:: WHAT THE TASK ASKS ::
The answer must reproduce every record exactly, with all pictures omitted.

----- PROVIDED DATA -----

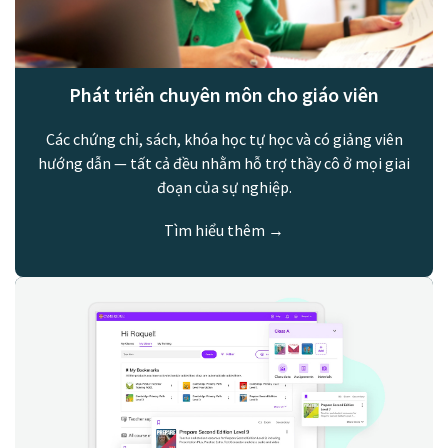
Phát triển chuyên môn cho giáo viên
Các chứng chỉ, sách, khóa học tự học và có giảng viên
hướng dẫn — tất cả đều nhằm hỗ trợ thầy cô ở mọi giai
đoạn của sự nghiệp.
Tìm hiểu thêm →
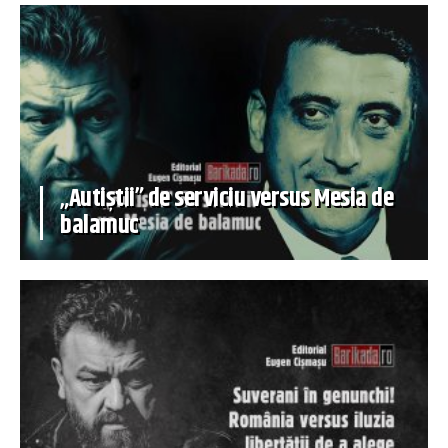
„Autiștii” de serviciu versus Mesia de
balamuc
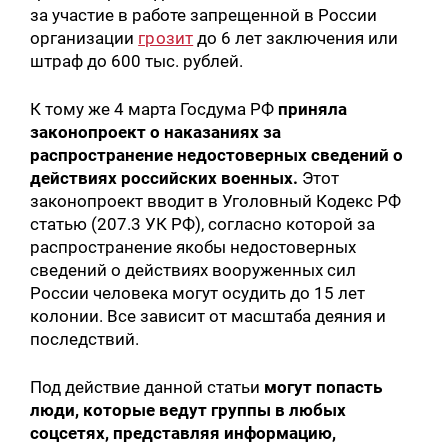
за участие в работе запрещенной в России
организации
грозит
до 6 лет заключения или
штраф до 600 тыс. рублей.
К тому же 4 марта Госдума РФ
приняла
законопроект о наказаниях за
распространение недостоверных сведений о
действиях российских военных.
Этот
законопроект вводит в Уголовный Кодекс РФ
статью (207.3 УК РФ), согласно которой за
распространение якобы недостоверных
сведений о действиях вооруженных сил
России человека могут осудить до 15 лет
колонии. Все зависит от масштаба деяния и
последствий.
Под действие данной статьи
могут попасть
люди, которые ведут группы в любых
соцсетях, представляя информацию,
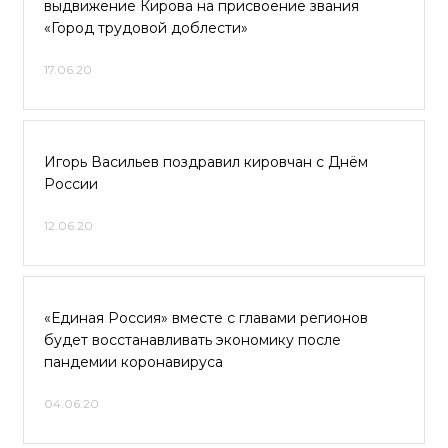
выдвижение Кирова на присвоение звания
«Город трудовой доблести»
17.06.20
Игорь Васильев поздравил кировчан с Днём
России
12.06.20
«Единая Россия» вместе с главами регионов
будет восстанавливать экономику после
пандемии коронавируса
04.06.20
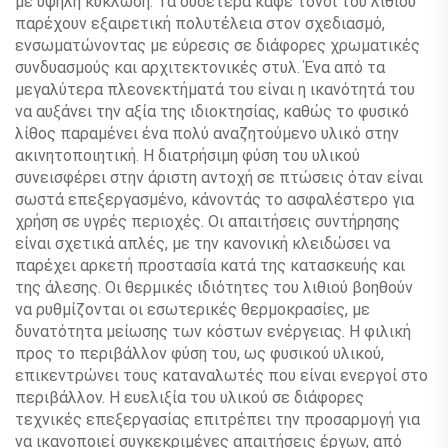
με υψηλή κύκλωση. Τα ουδέτερα καφέ τόνοι του λιθιού
παρέχουν εξαιρετική πολυτέλεια στον σχεδιασμό,
ενσωματώνοντας με εύρεσις σε διάφορες χρωματικές
συνδυασμούς και αρχιτεκτονικές στυλ. Ένα από τα
μεγαλύτερα πλεονεκτήματά του είναι η ικανότητά του
να αυξάνει την αξία της ιδιοκτησίας, καθώς το φυσικό
λίθος παραμένει ένα πολύ αναζητούμενο υλικό στην
ακινητοποιητική. Η διατρήσιμη φύση του υλικού
συνεισφέρει στην άριστη αντοχή σε πτώσεις όταν είναι
σωστά επεξεργασμένο, κάνοντάς το ασφαλέστερο για
χρήση σε υγρές περιοχές. Οι απαιτήσεις συντήρησης
είναι σχετικά απλές, με την κανονική κλειδώσει να
παρέχει αρκετή προστασία κατά της κατασκευής και
της άλεσης. Οι θερμικές ιδιότητες του λιθιού βοηθούν
να ρυθμίζονται οι εσωτερικές θερμοκρασίες, με
δυνατότητα μείωσης των κόστων ενέργειας. Η φιλική
προς το περιβάλλον φύση του, ως φυσικού υλικού,
επικεντρώνει τους καταναλωτές που είναι ενεργοί στο
περιβάλλον. Η ευελιξία του υλικού σε διάφορες
τεχνικές επεξεργασίας επιτρέπει την προσαρμογή για
να ικανοποιεί συγκεκριμένες απαιτήσεις έργων, από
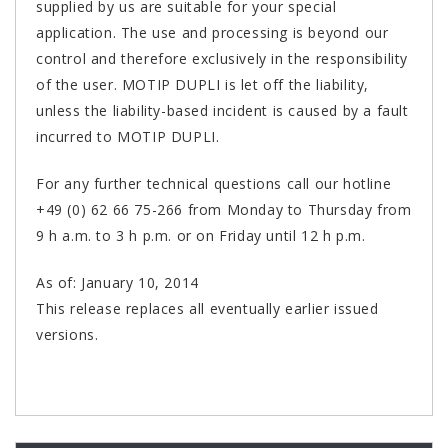
supplied by us are suitable for your special
application. The use and processing is beyond our
control and therefore exclusively in the responsibility
of the user. MOTIP DUPLI is let off the liability,
unless the liability-based incident is caused by a fault
incurred to MOTIP DUPLI.
For any further technical questions call our hotline
+49 (0) 62 66 75-266 from Monday to Thursday from
9 h a.m. to 3 h p.m. or on Friday until 12 h p.m.
As of: January 10, 2014
This release replaces all eventually earlier issued
versions.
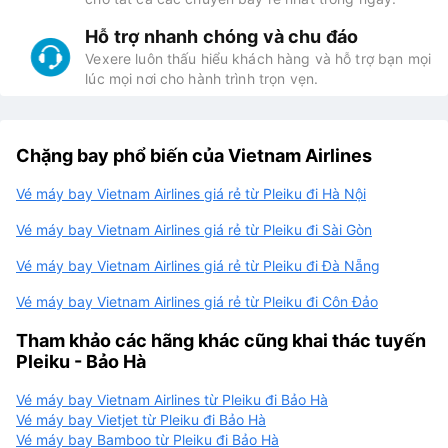
Hỗ trợ nhanh chóng và chu đáo
Vexere luôn thấu hiểu khách hàng và hỗ trợ bạn mọi
lúc mọi nơi cho hành trình trọn vẹn.
Chặng bay phổ biến của Vietnam Airlines
Vé máy bay Vietnam Airlines giá rẻ từ Pleiku đi Hà Nội
Vé máy bay Vietnam Airlines giá rẻ từ Pleiku đi Sài Gòn
Vé máy bay Vietnam Airlines giá rẻ từ Pleiku đi Đà Nẵng
Vé máy bay Vietnam Airlines giá rẻ từ Pleiku đi Côn Đảo
Tham khảo các hãng khác cũng khai thác tuyến
Pleiku - Bảo Hà
Vé máy bay Vietnam Airlines từ Pleiku đi Bảo Hà
Vé máy bay Vietjet từ Pleiku đi Bảo Hà
Vé máy bay Bamboo từ Pleiku đi Bảo Hà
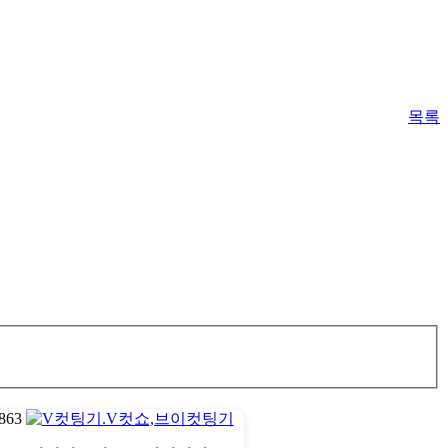
목록
863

-----

:: EXPECTED ANSWER ::
Phát triển chuyên môn cho giáo viên
Các chứng chỉ, sách, khóa học tự học và có giảng viên
hướng dẫn — tất cả đều nhằm hỗ trợ thầy cô ở mọi giai
đoạn của sự nghiệp.
Tìm hiểu thêm →
„Autiștii” de serviciu versus Mesia de
balamuc
за участие в работе запрещенной в России
организации
грозит
до 6 лет заключения или
штраф до 600 тыс. рублей.
К тому же 4 марта Госдума РФ
приняла
законопроект о наказаниях за
распространение недостоверных сведений о
действиях российских военных.
Этот
законопроект вводит в Уголовный Кодекс РФ
статью (207.3 УК РФ), согласно которой за
распространение якобы недостоверных
сведений о действиях вооруженных сил
России человека могут осудить до 15 лет
колонии. Все зависит от масштаба деяния и
последствий.
Под действие данной статьи
могут попасть
люди, которые ведут группы в любых
соцсетях, представляя информацию,
выдвижение Кирова на присвоение звания
«Город трудовой доблести»
17.06.20
Игорь Васильев поздравил кировчан с Днём
России
12.06.20
«Единая Россия» вместе с главами регионов
будет восстанавливать экономику после
пандемии коронавируса
04.06.20
με υψηλή κύκλωση. Τα ουδέτερα καφέ τόνοι του λιθιού
παρέχουν εξαιρετική πολυτέλεια στον σχεδιασμό,
ενσωματώνοντας με εύρεσις σε διάφορες χρωματικές
συνδυασμούς και αρχιτεκτονικές στυλ. Ένα από τα
μεγαλύτερα πλεονεκτήματά του είναι η ικανότητά του
να αυξάνει την αξία της ιδιοκτησίας, καθώς το φυσικό
λίθος παραμένει ένα πολύ αναζητούμενο υλικό στην
ακινητοποιητική. Η διατρήσιμη φύση του υλικού
συνεισφέρει στην άριστη αντοχή σε πτώσεις όταν είναι
σωστά επεξεργασμένο, κάνοντάς το ασφαλέστερο για
χρήση σε υγρές περιοχές. Οι απαιτήσεις συντήρησης
είναι σχετικά απλές, με την κανονική κλειδώσει να
παρέχει αρκετή προστασία κατά της κατασκευής και
της άλεσης. Οι θερμικές ιδιότητες του λιθιού βοηθούν
να ρυθμίζονται οι εσωτερικές θερμοκρασίες, με
δυνατότητα μείωσης των κόστων ενέργειας. Η φιλική
προς το περιβάλλον φύση του, ως φυσικού υλικού,
επικεντρώνει τους καταναλωτές που είναι ενεργοί στο
περιβάλλον. Η ευελιξία του υλικού σε διάφορες
τεχνικές επεξεργασίας επιτρέπει την προσαρμογή για
να ικανοποιεί συγκεκριμένες απαιτήσεις έργων, από
supplied by us are suitable for your special
application. The use and processing is beyond our
control and therefore exclusively in the responsibility
of the user. MOTIP DUPLI is let off the liability,
unless the liability-based incident is caused by a fault
incurred to MOTIP DUPLI.
For any further technical questions call our hotline
+49 (0) 62 66 75-266 from Monday to Thursday from
9 h a.m. to 3 h p.m. or on Friday until 12 h p.m.
As of: January 10, 2014
This release replaces all eventually earlier issued
versions.
Hỗ trợ nhanh chóng và chu đáo
Vexere luôn thấu hiểu khách hàng và hỗ trợ bạn mọi
lúc mọi nơi cho hành trình trọn vẹn.
Chặng bay phổ biến của Vietnam Airlines
Vé máy bay Vietnam Airlines giá rẻ từ Pleiku đi Hà Nội
Vé máy bay Vietnam Airlines giá rẻ từ Pleiku đi Sài Gòn
Vé máy bay Vietnam Airlines giá rẻ từ Pleiku đi Đà Nẵng
Vé máy bay Vietnam Airlines giá rẻ từ Pleiku đi Côn Đảo
Tham khảo các hãng khác cũng khai thác tuyến
Pleiku - Bảo Hà
Vé máy bay Vietnam Airlines từ Pleiku đi Bảo Hà
Vé máy bay Vietjet từ Pleiku đi Bảo Hà
Vé máy bay Bamboo từ Pleiku đi Bảo Hà
목록
863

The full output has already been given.